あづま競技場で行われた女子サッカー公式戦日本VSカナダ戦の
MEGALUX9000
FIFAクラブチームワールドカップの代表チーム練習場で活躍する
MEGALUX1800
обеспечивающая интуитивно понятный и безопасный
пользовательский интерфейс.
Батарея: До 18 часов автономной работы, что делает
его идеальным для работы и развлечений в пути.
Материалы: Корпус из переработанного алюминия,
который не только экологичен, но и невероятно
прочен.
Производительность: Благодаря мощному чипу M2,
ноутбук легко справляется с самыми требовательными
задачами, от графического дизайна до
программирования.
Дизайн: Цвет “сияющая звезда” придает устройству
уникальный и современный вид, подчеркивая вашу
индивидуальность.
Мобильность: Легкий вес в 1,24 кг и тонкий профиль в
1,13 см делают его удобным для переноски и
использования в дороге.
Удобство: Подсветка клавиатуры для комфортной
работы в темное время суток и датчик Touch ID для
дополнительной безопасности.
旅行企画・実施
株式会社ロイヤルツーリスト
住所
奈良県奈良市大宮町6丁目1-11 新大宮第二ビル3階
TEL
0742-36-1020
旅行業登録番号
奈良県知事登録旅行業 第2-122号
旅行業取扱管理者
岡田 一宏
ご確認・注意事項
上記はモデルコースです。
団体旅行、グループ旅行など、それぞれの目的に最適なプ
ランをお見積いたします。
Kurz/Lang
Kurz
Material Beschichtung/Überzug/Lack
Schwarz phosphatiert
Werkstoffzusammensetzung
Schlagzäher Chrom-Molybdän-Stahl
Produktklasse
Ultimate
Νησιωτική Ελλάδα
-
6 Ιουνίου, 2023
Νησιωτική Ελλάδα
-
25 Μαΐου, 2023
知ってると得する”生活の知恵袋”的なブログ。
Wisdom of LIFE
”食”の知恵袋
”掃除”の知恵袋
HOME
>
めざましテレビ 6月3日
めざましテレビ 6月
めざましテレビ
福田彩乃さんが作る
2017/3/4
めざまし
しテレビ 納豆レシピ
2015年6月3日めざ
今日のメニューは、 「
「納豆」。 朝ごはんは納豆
○ ○ ○ ○ ○
[任务说明]: 把上面记录里每一处"知恵袋"都换成"豆知識"，其余内容一字不改，再把这些行完整写一遍。

[你的答案]:
あづま競技場で行われた女子サッカー公式戦日本VSカナダ戦の
MEGALUX9000
FIFAクラブチームワールドカップの代表チーム練習場で活躍する
MEGALUX1800
обеспечивающая интуитивно понятный и безопасный
пользовательский интерфейс.
Батарея: До 18 часов автономной работы, что делает
его идеальным для работы и развлечений в пути.
Материалы: Корпус из переработанного алюминия,
который не только экологичен, но и невероятно
прочен.
Производительность: Благодаря мощному чипу M2,
ноутбук легко справляется с самыми требовательными
задачами, от графического дизайна до
программирования.
Дизайн: Цвет “сияющая звезда” придает устройству
уникальный и современный вид, подчеркивая вашу
индивидуальность.
Мобильность: Легкий вес в 1,24 кг и тонкий профиль в
1,13 см делают его удобным для переноски и
использования в дороге.
Удобство: Подсветка клавиатуры для комфортной
работы в темное время суток и датчик Touch ID для
дополнительной безопасности.
旅行企画・実施
株式会社ロイヤルツーリスト
住所
奈良県奈良市大宮町6丁目1-11 新大宮第二ビル3階
TEL
0742-36-1020
旅行業登録番号
奈良県知事登録旅行業 第2-122号
旅行業取扱管理者
岡田 一宏
ご確認・注意事項
上記はモデルコースです。
団体旅行、グループ旅行など、それぞれの目的に最適なプ
ランをお見積いたします。
Kurz/Lang
Kurz
Material Beschichtung/Überzug/Lack
Schwarz phosphatiert
Werkstoffzusammensetzung
Schlagzäher Chrom-Molybdän-Stahl
Produktklasse
Ultimate
Νησιωτική Ελλάδα
-
6 Ιουνίου, 2023
Νησιωτική Ελλάδα
-
25 Μαΐου, 2023
知ってると得する”生活の豆知識”的なブログ。
Wisdom of LIFE
”食”の豆知識
”掃除”の豆知識
HOME
>
めざましテレビ 6月3日
めざましテレビ 6月
めざましテレビ
福田彩乃さんが作る
2017/3/4
めざまし
しテレビ 納豆レシピ
2015年6月3日めざ
今日のメニューは、 「
「納豆」。 朝ごはんは納豆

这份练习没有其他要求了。